Entries follow. Set all of them down as they stand.

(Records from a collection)
----

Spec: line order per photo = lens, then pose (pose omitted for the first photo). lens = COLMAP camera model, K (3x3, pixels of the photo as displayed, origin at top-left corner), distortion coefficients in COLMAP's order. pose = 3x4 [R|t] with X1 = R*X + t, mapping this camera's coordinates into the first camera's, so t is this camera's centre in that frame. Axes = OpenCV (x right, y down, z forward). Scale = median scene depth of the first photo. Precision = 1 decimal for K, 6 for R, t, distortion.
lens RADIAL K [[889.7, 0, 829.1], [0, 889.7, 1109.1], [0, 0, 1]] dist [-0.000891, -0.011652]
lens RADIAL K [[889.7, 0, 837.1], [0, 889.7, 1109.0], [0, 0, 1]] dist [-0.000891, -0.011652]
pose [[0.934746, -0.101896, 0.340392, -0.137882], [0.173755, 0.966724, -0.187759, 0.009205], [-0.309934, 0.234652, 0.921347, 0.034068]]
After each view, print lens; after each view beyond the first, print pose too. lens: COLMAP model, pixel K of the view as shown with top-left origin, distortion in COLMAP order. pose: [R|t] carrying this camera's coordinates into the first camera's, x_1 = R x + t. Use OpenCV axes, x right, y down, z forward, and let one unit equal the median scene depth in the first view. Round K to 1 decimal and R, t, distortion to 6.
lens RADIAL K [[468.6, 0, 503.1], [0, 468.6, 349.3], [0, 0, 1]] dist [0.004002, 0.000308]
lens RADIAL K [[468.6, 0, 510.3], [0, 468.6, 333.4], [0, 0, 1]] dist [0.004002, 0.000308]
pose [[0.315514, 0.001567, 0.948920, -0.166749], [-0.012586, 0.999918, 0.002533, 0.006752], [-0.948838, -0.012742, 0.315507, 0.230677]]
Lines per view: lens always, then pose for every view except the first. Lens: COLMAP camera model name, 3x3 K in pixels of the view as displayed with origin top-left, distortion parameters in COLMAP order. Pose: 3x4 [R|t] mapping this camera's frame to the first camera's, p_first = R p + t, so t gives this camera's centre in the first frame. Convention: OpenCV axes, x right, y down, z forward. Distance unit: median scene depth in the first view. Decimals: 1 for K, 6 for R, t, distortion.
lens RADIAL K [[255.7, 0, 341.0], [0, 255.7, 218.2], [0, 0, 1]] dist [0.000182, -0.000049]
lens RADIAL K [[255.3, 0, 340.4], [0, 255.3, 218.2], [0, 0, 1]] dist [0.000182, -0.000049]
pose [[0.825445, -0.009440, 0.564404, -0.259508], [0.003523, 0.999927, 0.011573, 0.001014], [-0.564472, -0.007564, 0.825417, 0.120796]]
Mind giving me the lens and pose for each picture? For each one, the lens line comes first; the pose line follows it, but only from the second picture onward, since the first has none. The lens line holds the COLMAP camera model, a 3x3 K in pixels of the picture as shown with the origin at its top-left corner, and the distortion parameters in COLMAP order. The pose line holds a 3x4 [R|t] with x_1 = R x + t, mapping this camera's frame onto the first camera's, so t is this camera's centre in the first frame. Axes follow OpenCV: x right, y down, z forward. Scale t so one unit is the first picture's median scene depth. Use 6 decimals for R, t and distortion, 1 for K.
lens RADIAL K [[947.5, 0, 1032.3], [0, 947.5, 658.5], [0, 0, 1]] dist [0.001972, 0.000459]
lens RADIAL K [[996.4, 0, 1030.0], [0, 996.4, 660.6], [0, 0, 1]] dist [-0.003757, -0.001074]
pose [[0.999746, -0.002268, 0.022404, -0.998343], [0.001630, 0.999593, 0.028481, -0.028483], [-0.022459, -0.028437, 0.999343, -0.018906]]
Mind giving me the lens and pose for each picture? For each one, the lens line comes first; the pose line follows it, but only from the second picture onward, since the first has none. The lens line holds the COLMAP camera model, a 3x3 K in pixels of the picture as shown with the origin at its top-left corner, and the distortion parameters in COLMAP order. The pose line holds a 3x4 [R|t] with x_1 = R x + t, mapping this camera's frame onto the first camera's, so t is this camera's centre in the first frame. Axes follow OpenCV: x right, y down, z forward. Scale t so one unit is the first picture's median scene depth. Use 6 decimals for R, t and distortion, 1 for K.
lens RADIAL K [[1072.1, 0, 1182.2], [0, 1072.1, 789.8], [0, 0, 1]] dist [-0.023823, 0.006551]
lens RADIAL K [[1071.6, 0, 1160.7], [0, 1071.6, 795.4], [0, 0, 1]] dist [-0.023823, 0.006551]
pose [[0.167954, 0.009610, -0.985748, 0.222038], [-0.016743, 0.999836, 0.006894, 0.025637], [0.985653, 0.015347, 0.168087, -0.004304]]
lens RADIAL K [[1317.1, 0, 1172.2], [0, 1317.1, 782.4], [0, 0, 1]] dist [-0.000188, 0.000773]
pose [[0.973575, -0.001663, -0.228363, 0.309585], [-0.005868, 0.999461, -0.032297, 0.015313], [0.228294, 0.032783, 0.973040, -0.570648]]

----

* Exercise result
Spec: line order per photo = lens, then pose (pose omitted for the first photo). lens = COLMAP camera model, K (3x3, pixels of the photo as displayed, origin at top-left corner), distortion coefficients in COLMAP's order. pose = 3x4 [R|t] with X1 = R*X + t, mapping this camera's coordinates into the first camera's, so t is this camera's centre in that frame. Axes = OpenCV (x right, y down, z forward). Scale = median scene depth of the first photo. Precision = 1 decimal for K, 6 for R, t, distortion.
lens RADIAL K [[889.7, 0, 829.1], [0, 889.7, 1109.1], [0, 0, 1]] dist [-0.000891, -0.011652]
lens RADIAL K [[889.7, 0, 837.1], [0, 889.7, 1109.0], [0, 0, 1]] dist [-0.000891, -0.011652]
pose [[0.934746, -0.101896, 0.340392, -0.137882], [0.173755, 0.966724, -0.187759, 0.009205], [-0.309934, 0.234652, 0.921347, 0.034068]]
After each view, print lens; after each view beyond the first, print pose too. lens: COLMAP model, pixel K of the view as shown with top-left origin, distortion in COLMAP order. pose: [R|t] carrying this camera's coordinates into the first camera's, x_1 = R x + t. Use OpenCV axes, x right, y down, z forward, and let one unit equal the median scene depth in the first view. Round K to 1 decimal and R, t, distortion to 6.
lens RADIAL K [[468.6, 0, 503.1], [0, 468.6, 349.3], [0, 0, 1]] dist [0.004002, 0.000308]
lens RADIAL K [[468.6, 0, 510.3], [0, 468.6, 333.4], [0, 0, 1]] dist [0.004002, 0.000308]
pose [[0.315514, 0.001567, 0.948920, -0.166749], [-0.012586, 0.999918, 0.002533, 0.006752], [-0.948838, -0.012742, 0.315507, 0.230677]]
Lines per view: lens always, then pose for every view except the first. Lens: COLMAP camera model name, 3x3 K in pixels of the view as displayed with origin top-left, distortion parameters in COLMAP order. Pose: 3x4 [R|t] mapping this camera's frame to the first camera's, p_first = R p + t, so t gives this camera's centre in the first frame. Convention: OpenCV axes, x right, y down, z forward. Distance unit: median scene depth in the first view. Decimals: 1 for K, 6 for R, t, distortion.
lens RADIAL K [[255.7, 0, 341.0], [0, 255.7, 218.2], [0, 0, 1]] dist [0.000182, -0.000049]
lens RADIAL K [[255.3, 0, 340.4], [0, 255.3, 218.2], [0, 0, 1]] dist [0.000182, -0.000049]
pose [[0.825445, -0.009440, 0.564404, -0.259508], [0.003523, 0.999927, 0.011573, 0.001014], [-0.564472, -0.007564, 0.825417, 0.120796]]
Mind giving me the lens and pose for each picture? For each one, the lens line comes first; the pose line follows it, but only from the second picture onward, since the first has none. The lens line holds the COLMAP camera model, a 3x3 K in pixels of the picture as shown with the origin at its top-left corner, and the distortion parameters in COLMAP order. The pose line holds a 3x4 [R|t] with x_1 = R x + t, mapping this camera's frame onto the first camera's, so t is this camera's centre in the first frame. Axes follow OpenCV: x right, y down, z forward. Scale t so one unit is the first picture's median scene depth. Use 6 decimals for R, t and distortion, 1 for K.
lens RADIAL K [[947.5, 0, 1032.3], [0, 947.5, 658.5], [0, 0, 1]] dist [0.001972, 0.000459]
lens RADIAL K [[996.4, 0, 1030.0], [0, 996.4, 660.6], [0, 0, 1]] dist [-0.003757, -0.001074]
pose [[0.999746, -0.002268, 0.022404, -0.998343], [0.001630, 0.999593, 0.028481, -0.028483], [-0.022459, -0.028437, 0.999343, -0.018906]]
Mind giving me the lens and pose for each picture? For each one, the lens line comes first; the pose line follows it, but only from the second picture onward, since the first has none. The lens line holds the COLMAP camera model, a 3x3 K in pixels of the picture as shown with the origin at its top-left corner, and the distortion parameters in COLMAP order. The pose line holds a 3x4 [R|t] with x_1 = R x + t, mapping this camera's frame onto the first camera's, so t is this camera's centre in the first frame. Axes follow OpenCV: x right, y down, z forward. Scale t so one unit is the first picture's median scene depth. Use 6 decimals for R, t and distortion, 1 for K.
lens RADIAL K [[1072.1, 0, 1182.2], [0, 1072.1, 789.8], [0, 0, 1]] dist [-0.023823, 0.006551]
lens RADIAL K [[1071.6, 0, 1160.7], [0, 1071.6, 795.4], [0, 0, 1]] dist [-0.023823, 0.006551]
pose [[0.167954, 0.009610, -0.985748, 0.222038], [-0.016743, 0.999836, 0.006894, 0.025637], [0.985653, 0.015347, 0.168087, -0.004304]]
lens RADIAL K [[1317.1, 0, 1172.2], [0, 1317.1, 782.4], [0, 0, 1]] dist [-0.000188, 0.000773]
pose [[0.973575, -0.001663, -0.228363, 0.309585], [-0.005868, 0.999461, -0.032297, 0.015313], [0.228294, 0.032783, 0.973040, -0.570648]]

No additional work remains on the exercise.